Hace apenas unos días tuvimos otro de esos repuntes negros de esa ominosa cifra de la vergüenza de mujeres asesinadas a la que, por desgracia, nos estamos acostumbrando. En solo tres días, cuatro hombres arrebataban la vida a cuatro mujeres con las que tenían o habían tenido una relación de pareja. Algo que se nos olvida demasiado pronto. Hasta que llega el siguiente asesinato.

Pero esta vez ha sido distinto. El tratamiento dado por los medios en unos y otros casos ha variado por completo, por razón de las circunstancias. En un caso, se hablaba de una joven ingeniera asesinada por un hombre con el que tuvo una relación. En otro, de una mujer apuñalada. En otro más, de un hombre que asesina a su mujer y después se entrega. Hasta ahí todo más o menos correcto. Pero con el otro caso, en que el autor era un periodista conocido que además se suicidó, la cosa cambió. Titulares y más titulares que decían que Alfons Quintà y su esposa habían aparecido muertos primero, y más tarde incluso panegíricos de la figura de él, obviando que ni su muerte ni la de su pareja se debieron a la acción de un tercero o a un accidente fortuito. Y, aún en los titulares más tibios, poca o ninguna referencia a ella, sin nombre ni profesión, solo como «la mujer de Quintá», como un macabro epitafio a una vida marcada por el machismo que acabó con ella. Tremendo. Y aunque es cierto que después sí ha habido quien reivindique la figura de Victoria Bertrán, doctora de profesión, ya era tarde. El mal estaba hecho.

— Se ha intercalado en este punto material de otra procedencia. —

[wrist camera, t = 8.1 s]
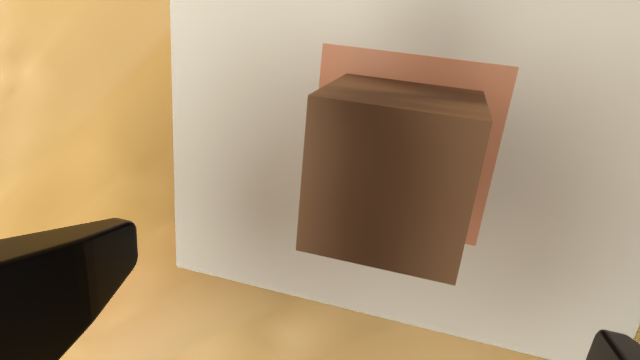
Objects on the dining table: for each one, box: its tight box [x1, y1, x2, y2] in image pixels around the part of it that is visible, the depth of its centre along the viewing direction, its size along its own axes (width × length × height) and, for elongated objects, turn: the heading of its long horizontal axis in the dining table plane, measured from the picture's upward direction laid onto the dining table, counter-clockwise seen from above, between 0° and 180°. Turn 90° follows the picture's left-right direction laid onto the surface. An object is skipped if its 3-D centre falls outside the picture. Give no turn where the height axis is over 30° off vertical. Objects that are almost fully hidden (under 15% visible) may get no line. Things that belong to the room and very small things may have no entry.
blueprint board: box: [170, 0, 640, 360], centre depth 18 cm, size 20×16×1 cm
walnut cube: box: [296, 73, 493, 286], centre depth 16 cm, size 5×5×5 cm
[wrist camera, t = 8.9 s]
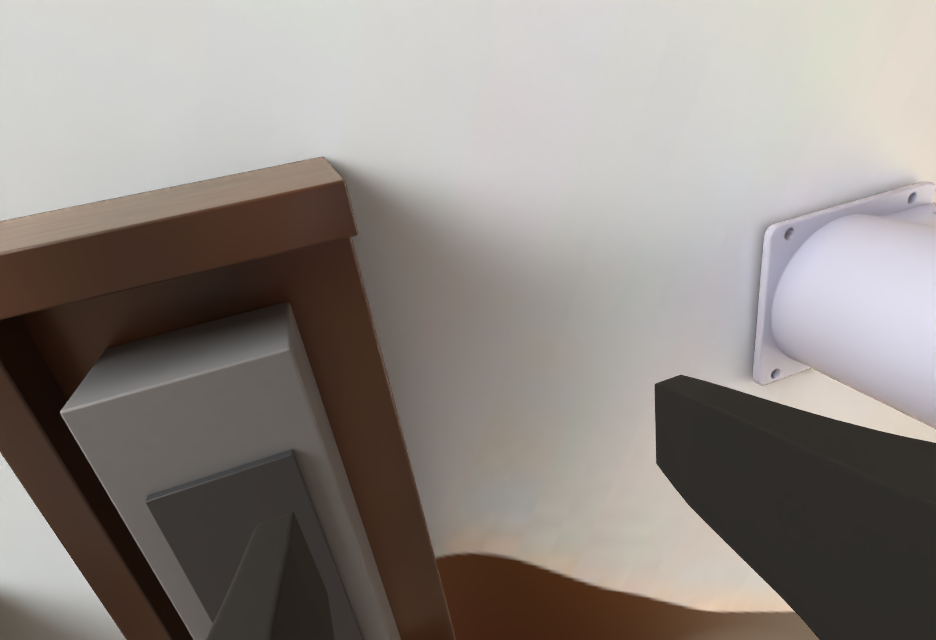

Rápidamente me vino a la memoria el reciente asesinato de una periodista por la misma terrible razón. El de Yolanda Pascual, redactora de El Mundo y el diario de Burgos. Aquí, el nombre de ella, el homenaje a su persona y el modo de su muerte iban en primer plano. Ni una palabra de a qué se dedicaba el agresor, ni de si había dejado una nota, estaba operado del corazón o de dónde trabajaba. Rotundo, como debe de ser. Con una condena firme y sin paliativos. ¿Por qué ese cambio? Evidentemente, por esa parte afectiva que todos tenemos cuando nos tocan a una de los nuestros. La prensa cerró filas ante el asesinato indignante de su compañera, y cargaron las tintas sobre el homenaje a su persona y la repulsa unánime al agresor. Pero cuando era su compañero el asesino, les traicionó esa parte afectiva, y desandaron el camino andado. Todos, o la mayoría.

Y precisamente ése es el problema. La violencia de género no es peor cuando ataca a una de las nuestras, por más que impresione. Y tampoco es más invisible cuando el asesino sea uno de los nuestros, por más que impresione también. La violencia de género es deleznable sea quien sea el autor y sea quien sea la víctima. Y solo cabe la solidaridad para ella y el reproche para él. Sin medias tintas ni paños calientes. Entiendo que Yolanda era «una de las nuestras» para la profesión periodística. Pero también debería haberlo sido Victoria, y todas las que le antecedieron. Todas ellas son «una de las nuestras» para la sociedad, y mientrras no lo entendamos así seguiremos teniendo que lamentar una muerte tras otra. La sociedad como tal debemos mucho a cada una de estas mujeres. Les debemos más que uun homenaje. Les debemos la vida. Por cada silencio, por cada vez que miramos hacia otro lado, por cada grito de condena que no dimos. Y la más mínima justificación al agresor las mata dos veces. Pero, ya que no podemos devolverles la vida que les robó quien más debía quererlas, no seamos quienes les hurtemos el reonocimiento que merecen. Por ellas. Por todas.